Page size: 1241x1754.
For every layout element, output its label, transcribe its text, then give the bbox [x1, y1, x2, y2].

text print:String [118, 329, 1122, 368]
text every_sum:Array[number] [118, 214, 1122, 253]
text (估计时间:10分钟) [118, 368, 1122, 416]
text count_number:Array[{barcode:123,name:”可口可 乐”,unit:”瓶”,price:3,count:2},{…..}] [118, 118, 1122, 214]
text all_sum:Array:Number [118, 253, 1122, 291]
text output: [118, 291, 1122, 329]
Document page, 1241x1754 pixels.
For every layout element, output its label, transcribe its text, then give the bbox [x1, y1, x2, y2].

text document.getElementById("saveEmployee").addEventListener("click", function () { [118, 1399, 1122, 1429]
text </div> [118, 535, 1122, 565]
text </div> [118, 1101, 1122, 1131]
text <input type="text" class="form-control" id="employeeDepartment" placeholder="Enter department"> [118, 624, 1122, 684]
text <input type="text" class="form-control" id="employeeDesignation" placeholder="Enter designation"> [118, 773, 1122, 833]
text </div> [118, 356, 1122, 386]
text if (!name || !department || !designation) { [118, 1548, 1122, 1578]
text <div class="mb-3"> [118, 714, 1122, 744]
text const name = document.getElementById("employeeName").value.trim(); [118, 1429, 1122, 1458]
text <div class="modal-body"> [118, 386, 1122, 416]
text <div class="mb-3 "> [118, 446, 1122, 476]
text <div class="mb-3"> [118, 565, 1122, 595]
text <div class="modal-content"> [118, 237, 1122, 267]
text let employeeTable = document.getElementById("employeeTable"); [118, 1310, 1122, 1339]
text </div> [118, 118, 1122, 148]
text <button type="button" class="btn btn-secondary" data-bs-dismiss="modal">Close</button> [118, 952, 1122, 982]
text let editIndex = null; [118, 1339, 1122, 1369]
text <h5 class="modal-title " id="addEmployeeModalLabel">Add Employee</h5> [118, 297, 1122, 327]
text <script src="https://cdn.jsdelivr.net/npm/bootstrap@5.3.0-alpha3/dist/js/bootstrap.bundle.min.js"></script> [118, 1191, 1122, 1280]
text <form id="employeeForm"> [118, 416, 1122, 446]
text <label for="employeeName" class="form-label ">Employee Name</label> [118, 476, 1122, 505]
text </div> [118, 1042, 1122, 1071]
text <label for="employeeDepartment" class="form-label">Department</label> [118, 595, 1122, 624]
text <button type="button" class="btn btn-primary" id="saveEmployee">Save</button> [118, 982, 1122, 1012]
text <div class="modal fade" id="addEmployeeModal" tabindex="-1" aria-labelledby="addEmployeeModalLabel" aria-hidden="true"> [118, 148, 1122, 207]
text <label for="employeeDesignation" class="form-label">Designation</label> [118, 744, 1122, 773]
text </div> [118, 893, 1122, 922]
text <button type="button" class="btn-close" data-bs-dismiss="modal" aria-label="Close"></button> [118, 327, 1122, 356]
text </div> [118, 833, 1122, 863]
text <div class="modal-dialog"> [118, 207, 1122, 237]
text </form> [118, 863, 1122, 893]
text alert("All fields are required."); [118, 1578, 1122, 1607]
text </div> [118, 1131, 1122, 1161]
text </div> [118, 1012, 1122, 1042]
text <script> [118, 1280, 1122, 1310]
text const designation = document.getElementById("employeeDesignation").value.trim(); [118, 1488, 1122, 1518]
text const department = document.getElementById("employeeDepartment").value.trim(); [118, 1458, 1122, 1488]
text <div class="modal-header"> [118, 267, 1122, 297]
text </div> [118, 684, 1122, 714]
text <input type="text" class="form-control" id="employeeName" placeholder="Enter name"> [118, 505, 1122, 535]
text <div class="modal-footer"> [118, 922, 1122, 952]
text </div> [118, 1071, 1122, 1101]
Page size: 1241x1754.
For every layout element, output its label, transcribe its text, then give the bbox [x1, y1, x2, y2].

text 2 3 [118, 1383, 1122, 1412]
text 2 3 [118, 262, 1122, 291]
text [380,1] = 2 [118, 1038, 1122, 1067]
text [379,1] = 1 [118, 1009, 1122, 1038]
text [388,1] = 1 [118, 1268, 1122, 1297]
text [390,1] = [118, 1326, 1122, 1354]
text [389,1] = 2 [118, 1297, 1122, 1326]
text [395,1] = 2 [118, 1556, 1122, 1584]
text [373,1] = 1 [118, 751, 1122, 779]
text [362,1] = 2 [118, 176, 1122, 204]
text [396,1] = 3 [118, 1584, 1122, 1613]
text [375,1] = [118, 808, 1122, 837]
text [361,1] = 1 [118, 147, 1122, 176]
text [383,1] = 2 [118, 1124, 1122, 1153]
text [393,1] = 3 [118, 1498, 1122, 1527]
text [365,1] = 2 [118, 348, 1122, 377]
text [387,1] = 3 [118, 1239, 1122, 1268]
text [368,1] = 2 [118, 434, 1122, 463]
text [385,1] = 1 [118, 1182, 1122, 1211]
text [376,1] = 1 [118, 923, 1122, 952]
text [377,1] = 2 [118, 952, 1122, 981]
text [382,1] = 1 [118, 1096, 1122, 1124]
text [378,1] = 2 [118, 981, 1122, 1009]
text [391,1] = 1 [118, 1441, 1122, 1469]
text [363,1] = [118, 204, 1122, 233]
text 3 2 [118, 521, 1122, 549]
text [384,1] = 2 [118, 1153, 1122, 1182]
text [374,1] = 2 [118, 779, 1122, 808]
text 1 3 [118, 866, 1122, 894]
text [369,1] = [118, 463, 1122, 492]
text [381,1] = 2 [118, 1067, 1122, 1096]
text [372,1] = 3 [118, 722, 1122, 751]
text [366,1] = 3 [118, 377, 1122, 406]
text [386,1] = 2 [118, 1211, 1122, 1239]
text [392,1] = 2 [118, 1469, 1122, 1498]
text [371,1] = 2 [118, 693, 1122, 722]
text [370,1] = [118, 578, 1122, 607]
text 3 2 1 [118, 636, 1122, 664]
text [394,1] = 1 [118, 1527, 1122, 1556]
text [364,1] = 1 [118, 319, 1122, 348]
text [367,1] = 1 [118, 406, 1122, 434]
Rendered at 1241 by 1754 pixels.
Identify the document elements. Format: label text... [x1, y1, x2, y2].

TASK DESCRIPTION. Which lines above contain the string "employeeDesignation"? Pull out each of them in full.

RESPONSE TO THE EXERCISE.
text <input type="text" class="form-control" id="employeeDesignation" placeholder="Enter designation"> [118, 773, 1122, 833]
text <label for="employeeDesignation" class="form-label">Designation</label> [118, 744, 1122, 773]
text const designation = document.getElementById("employeeDesignation").value.trim(); [118, 1488, 1122, 1518]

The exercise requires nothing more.